Jak podaje w swym raporcie firma Ubea.pl, posiadacz auta osobowego, który zapomni przedłużyć ubezpieczenie (lub zrobi to specjalnie), w 2021 r. zapłaci od 1120 zł do 5600 zł w zależności od tego, ile wyniesienia przerwa w ciągłości OC. Dla porównania w tym roku kary wahają się od 1040 zł do 5200 zł.
Jeszcze więcej od 1 stycznia będą musieli zapłacić zapominalscy posiadacze samochodu ciężarowego, autobusu lub ciągnika, bo tu kary zaczynają się od 1680 zł (przerwa w OC do 3 dni), a kończą na 8400 zł (przerwa w OC licząca powyżej 14 dni). Z kolei motocykliści i motorowerzyści, z powodu zaniedbania ciągłości ubezpieczenia, wyciągną z kieszeni od 190 zł do 930 zł.
Okazuje się jednak, że systematyczny wzrost kar nie zachęca Polaków do dbania o terminowe kupno nowej polisy ubezpieczeniowej. Ubezpieczeniowy Fundusz Gwarancyjny w 2013 r. wystawił bowiem 49 771 wezwań do zapłaty grzywny, natomiast w 2019 r. wysłano już aż 125 992 takie nakazy. W trwającym roku ten niechlubny rekord prawdopodobnie znów zostanie pobity.

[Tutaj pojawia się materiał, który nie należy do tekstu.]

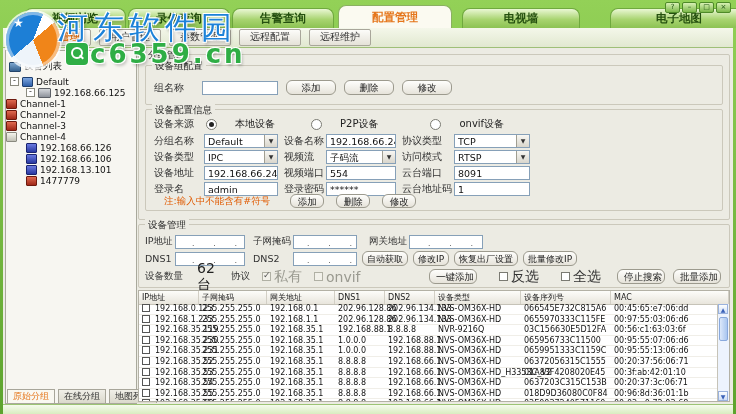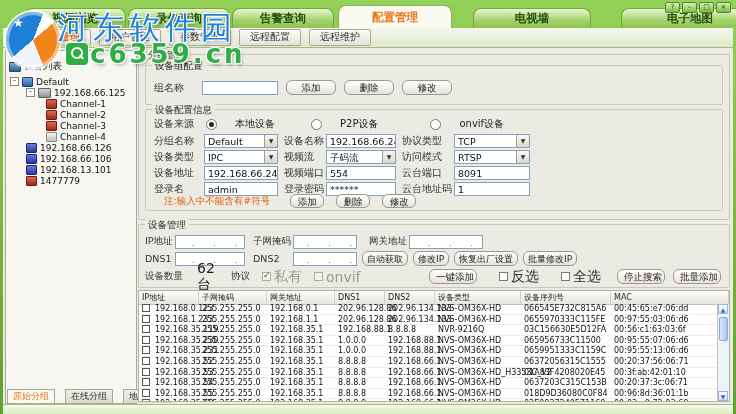"电视墙" .tabbar .tab:nth-child(5) { margin-left: 21px -> 10px }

- Wynik dotyczący I kwartału 2020 r., czyli aż 40 093 wystawione wezwania karne, na pewno nie wróży zbyt dobrze w perspektywie całego roku. Być może nieskuteczność obecnego systemu kar zmotywuje ustawodawcę do wprowadzenia innych rozwiązań - komentuje sytuację Andrzej Prajsnar, ekspert porównywarki ubezpieczeniowej Ubea.pl.